◆ WHAT YOU HAVE TO DO ◆
Find the word "frame" in the data. Return every line where it appears.

Extracted records
____

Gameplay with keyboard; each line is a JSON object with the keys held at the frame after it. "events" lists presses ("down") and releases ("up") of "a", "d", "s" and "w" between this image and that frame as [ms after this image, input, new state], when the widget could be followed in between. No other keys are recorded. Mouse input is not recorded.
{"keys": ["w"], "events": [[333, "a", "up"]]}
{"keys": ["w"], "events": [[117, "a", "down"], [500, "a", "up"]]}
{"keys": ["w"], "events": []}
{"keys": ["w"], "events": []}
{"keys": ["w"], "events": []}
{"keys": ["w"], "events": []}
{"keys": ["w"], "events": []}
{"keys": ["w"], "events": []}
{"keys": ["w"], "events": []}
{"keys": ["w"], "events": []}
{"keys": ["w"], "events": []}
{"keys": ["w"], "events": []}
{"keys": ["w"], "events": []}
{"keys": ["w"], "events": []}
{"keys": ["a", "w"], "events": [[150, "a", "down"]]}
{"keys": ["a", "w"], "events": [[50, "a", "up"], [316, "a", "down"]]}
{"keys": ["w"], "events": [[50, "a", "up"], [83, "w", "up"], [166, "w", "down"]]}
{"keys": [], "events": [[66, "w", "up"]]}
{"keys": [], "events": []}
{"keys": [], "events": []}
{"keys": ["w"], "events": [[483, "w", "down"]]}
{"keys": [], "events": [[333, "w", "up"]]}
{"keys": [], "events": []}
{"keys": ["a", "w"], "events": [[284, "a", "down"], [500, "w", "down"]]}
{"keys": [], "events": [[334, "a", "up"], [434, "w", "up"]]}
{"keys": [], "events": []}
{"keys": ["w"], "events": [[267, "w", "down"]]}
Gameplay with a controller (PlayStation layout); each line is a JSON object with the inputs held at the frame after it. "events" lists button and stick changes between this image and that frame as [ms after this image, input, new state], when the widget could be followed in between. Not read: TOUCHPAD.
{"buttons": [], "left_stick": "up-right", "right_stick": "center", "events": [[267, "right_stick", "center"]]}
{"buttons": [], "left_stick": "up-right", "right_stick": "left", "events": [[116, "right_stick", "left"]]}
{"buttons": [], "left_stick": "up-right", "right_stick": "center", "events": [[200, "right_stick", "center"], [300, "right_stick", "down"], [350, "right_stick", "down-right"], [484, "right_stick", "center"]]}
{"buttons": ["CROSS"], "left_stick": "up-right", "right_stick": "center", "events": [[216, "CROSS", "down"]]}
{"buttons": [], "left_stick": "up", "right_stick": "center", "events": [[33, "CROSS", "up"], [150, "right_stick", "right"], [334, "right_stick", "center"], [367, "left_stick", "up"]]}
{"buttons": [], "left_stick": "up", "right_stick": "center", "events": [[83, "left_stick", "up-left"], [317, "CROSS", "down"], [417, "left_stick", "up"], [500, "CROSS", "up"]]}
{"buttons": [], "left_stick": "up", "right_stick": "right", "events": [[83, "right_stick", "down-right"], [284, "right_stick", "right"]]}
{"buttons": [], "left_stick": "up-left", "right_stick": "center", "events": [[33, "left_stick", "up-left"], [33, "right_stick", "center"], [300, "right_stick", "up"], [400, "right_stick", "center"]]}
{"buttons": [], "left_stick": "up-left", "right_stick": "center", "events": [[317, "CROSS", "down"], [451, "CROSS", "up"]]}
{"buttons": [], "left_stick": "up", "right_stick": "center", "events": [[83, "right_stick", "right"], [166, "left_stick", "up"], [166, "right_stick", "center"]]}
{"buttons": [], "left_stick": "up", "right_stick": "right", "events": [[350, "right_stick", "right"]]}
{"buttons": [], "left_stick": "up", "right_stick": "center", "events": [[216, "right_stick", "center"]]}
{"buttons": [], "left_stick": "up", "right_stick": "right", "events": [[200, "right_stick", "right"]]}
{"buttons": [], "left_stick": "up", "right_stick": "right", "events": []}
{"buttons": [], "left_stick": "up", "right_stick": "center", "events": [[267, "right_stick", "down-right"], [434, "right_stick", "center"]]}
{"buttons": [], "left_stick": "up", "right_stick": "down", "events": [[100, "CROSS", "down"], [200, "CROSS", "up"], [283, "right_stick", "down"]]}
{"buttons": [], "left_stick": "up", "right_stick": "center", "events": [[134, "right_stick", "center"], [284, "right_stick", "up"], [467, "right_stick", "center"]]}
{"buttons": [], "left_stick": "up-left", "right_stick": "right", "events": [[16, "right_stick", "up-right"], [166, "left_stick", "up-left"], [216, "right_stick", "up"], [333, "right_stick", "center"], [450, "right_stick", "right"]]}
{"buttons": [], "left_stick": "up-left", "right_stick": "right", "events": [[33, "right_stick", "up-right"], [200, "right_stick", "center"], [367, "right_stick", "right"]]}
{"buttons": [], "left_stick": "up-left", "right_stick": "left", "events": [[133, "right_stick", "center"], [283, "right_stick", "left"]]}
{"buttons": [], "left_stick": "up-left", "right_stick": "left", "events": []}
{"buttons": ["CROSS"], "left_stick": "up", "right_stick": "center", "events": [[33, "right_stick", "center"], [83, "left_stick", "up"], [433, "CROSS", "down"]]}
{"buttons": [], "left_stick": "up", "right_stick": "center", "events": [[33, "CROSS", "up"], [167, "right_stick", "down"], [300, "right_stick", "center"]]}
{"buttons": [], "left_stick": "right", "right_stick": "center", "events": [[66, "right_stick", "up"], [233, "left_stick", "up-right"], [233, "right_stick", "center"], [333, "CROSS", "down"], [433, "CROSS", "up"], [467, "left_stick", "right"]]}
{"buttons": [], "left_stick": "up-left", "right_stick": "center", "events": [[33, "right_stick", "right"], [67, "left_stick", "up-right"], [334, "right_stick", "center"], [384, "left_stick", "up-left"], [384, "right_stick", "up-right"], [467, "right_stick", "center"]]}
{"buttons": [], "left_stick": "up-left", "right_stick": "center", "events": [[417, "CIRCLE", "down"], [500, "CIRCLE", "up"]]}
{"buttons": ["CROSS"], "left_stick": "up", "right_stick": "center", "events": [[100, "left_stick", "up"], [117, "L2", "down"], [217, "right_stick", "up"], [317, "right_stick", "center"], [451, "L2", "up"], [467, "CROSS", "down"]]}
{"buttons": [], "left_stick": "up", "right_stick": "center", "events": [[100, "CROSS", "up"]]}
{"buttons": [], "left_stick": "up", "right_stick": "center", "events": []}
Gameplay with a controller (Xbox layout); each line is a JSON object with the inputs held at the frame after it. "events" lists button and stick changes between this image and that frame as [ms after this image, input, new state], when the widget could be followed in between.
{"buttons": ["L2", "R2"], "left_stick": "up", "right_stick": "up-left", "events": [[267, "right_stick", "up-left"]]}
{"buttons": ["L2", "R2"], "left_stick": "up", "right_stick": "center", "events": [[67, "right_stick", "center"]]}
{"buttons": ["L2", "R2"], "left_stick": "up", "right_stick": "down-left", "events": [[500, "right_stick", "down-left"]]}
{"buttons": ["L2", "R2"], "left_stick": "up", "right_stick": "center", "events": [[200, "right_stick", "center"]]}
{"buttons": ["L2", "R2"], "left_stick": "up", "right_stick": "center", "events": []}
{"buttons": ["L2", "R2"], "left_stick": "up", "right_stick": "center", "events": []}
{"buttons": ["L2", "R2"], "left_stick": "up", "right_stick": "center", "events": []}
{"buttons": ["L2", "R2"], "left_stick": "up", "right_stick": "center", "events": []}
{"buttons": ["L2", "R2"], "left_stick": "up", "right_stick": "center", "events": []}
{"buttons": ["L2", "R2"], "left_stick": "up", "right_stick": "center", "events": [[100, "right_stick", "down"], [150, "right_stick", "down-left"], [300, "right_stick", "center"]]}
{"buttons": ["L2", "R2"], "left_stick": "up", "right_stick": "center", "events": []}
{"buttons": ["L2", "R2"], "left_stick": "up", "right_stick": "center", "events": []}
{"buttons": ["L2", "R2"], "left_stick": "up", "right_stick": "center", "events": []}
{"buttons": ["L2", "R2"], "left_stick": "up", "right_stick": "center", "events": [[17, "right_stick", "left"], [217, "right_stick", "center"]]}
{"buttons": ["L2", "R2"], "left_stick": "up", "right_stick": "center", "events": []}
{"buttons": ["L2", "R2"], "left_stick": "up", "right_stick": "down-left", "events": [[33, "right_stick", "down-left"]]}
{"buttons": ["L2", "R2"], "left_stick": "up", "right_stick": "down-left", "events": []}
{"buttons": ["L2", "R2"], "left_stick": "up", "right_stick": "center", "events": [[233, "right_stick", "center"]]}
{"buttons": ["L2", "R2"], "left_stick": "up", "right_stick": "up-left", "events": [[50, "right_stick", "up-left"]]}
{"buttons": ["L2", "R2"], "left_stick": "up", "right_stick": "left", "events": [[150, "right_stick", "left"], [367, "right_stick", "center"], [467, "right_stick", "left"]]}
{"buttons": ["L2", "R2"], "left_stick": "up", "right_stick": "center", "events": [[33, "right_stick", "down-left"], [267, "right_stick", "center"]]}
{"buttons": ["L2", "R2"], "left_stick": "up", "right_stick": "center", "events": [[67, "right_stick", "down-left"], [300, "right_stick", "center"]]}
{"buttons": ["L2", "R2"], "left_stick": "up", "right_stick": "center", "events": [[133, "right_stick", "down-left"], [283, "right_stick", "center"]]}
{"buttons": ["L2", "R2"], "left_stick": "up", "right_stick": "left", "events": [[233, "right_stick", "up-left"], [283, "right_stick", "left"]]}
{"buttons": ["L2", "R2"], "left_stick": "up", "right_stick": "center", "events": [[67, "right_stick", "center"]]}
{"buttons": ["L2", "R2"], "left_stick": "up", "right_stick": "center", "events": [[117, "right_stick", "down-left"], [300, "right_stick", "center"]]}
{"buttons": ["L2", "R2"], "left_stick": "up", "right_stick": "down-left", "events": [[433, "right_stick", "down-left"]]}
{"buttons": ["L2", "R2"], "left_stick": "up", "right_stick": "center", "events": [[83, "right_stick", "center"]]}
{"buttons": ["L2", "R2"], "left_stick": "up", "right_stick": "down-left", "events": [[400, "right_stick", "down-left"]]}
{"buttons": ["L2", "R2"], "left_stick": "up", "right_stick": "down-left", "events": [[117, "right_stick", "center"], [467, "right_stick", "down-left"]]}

____

◆ THE COMPLETED TASK ◆
Gameplay with keyboard; each line is a JSON object with the keys held at the frame after it. "events" lists presses ("down") and releases ("up") of "a", "d", "s" and "w" between this image and that frame as [ms after this image, input, new state], when the widget could be followed in between. No other keys are recorded. Mouse input is not recorded.
Gameplay with a controller (PlayStation layout); each line is a JSON object with the inputs held at the frame after it. "events" lists button and stick changes between this image and that frame as [ms after this image, input, new state], when the widget could be followed in between. Not read: TOUCHPAD.
Gameplay with a controller (Xbox layout); each line is a JSON object with the inputs held at the frame after it. "events" lists button and stick changes between this image and that frame as [ms after this image, input, new state], when the widget could be followed in between.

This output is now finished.